A escritora faz uma introdução um tanto quanto extensa, explicando passagens do texto, contexto histórico e informações sobre as origens das tábuas, na minha opinião, se você for ler esse livro, acho interessante começar direto pela epopéia, depois leia a introdução, é uma boa para não tomar spoiler da narrativa e desenvolvimento da história, além de que será mais fácil entender a explicação após conhecer a base textual.
Sobre a história:#
Eu achei muito interessante ver a visão de mundo da época, esse é um bom material para entender a dinâmica entre os deuses e os humanos e como funcionava o sistema religioso, os templos (Zigurates) que eram a morada dos deuses na terra e o jardim dos deuses, que era o ponto de transição para o divino, além do Submundo, que era o destino de todas as almas e lar dos deuses do submundo, como Ereshkigal (A Rainha do Submundo), Nergal (O Deus da Destruição e Pestilência), Namtar (O Mensageiro e Destino) e os famosos e alvos de inúmeras teorias da conspiração, os Anunnaki (Os Juízes do Submundo). Para chegar até Ereshkigal, é preciso passar por sete portões. Em cada um, o ser deve "deixar uma peça de roupa" (uma metáfora para perder sua essência mortal, poder ou ego).

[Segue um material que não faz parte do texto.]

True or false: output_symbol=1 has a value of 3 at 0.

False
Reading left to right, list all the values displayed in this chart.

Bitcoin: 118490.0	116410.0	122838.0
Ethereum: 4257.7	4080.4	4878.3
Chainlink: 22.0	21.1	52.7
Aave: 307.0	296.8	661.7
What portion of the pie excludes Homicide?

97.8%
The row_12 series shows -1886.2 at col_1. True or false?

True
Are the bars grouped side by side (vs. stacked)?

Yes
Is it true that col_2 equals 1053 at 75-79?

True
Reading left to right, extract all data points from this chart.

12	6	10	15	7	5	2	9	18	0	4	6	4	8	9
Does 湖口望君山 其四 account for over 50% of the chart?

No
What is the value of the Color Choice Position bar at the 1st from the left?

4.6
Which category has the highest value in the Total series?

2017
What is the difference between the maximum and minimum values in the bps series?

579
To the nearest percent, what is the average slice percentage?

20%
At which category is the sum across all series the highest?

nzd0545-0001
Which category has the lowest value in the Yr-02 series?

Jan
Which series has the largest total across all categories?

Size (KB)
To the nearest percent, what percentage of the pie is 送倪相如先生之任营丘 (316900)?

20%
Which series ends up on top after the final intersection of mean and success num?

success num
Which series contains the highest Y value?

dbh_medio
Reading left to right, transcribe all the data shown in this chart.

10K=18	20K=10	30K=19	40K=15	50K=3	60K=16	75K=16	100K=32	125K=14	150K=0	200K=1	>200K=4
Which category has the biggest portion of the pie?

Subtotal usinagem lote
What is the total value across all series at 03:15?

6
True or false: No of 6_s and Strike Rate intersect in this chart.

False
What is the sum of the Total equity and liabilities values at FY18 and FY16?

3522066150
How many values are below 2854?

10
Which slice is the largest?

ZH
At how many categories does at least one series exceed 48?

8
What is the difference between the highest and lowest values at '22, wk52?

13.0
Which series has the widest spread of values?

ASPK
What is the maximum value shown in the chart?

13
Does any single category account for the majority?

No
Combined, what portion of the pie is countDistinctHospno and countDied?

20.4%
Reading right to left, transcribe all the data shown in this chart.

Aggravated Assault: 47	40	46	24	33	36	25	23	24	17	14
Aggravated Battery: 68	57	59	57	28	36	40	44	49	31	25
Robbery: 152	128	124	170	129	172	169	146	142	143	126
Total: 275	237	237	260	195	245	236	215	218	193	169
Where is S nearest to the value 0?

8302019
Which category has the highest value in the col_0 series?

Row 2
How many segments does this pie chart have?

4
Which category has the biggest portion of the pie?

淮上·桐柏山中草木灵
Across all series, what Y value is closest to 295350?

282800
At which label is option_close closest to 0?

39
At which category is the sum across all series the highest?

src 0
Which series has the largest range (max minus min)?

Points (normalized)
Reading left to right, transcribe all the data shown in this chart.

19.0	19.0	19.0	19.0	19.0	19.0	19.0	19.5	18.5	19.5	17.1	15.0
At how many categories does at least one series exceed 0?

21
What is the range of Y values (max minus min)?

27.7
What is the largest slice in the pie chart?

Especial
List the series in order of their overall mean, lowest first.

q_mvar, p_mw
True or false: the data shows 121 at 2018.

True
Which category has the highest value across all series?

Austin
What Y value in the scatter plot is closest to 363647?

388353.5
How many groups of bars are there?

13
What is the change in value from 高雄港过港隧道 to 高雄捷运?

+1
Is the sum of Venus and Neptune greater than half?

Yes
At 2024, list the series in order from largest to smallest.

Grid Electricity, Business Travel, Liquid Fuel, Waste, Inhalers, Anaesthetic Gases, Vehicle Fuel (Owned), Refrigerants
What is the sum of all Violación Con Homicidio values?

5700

Gilgamesh temia o submudo mais que tudo, que é descrito como um lugar escuro onde os mortos comem barro e bebem poeira.
Eu fiz uma pequena representação de como era o mundo na visão deles, que ficou horrível, então pedi o Gemini pra melhorar, mas dá pra ter uma ideia de como era.
Como podem ver, meu talento definitivamente não está no desenho
Gilgamesh era abençoado por Shamash, o sol, e protegido por Lubulganda, terceiro rei de Uruk e um deus, e em certo momento se diz filho de Utnapishtim, o Noé sumério (no caso acredito que essa relação seria como a com o Noé na visão cristã, já que ele é aquele que sobreviveu ao dilúvio e repovoou o mundo, assim a humanidade toda sendo seus filhos), já Enkidu que era a representação do homem selvagem e sem cultura, foi moldado em argila por Aruru com a essência de Anu e Ninurta para ser a antítese de Gilgamesh, foi posteriormente seduzido por uma mulher e rejeitado pelos animais selvagens com os quais vivia, e acabou se tornando aquele que Gilgamesh "ama como se fosse uma mulher". Além disso o relacionamento entre Gilgamesh e Enkidu, que era como um irmão para ele, e como os acontecimentos que se desenrolaram foi o que levou Gilgamesh a sua jornada em busca da vida eterna.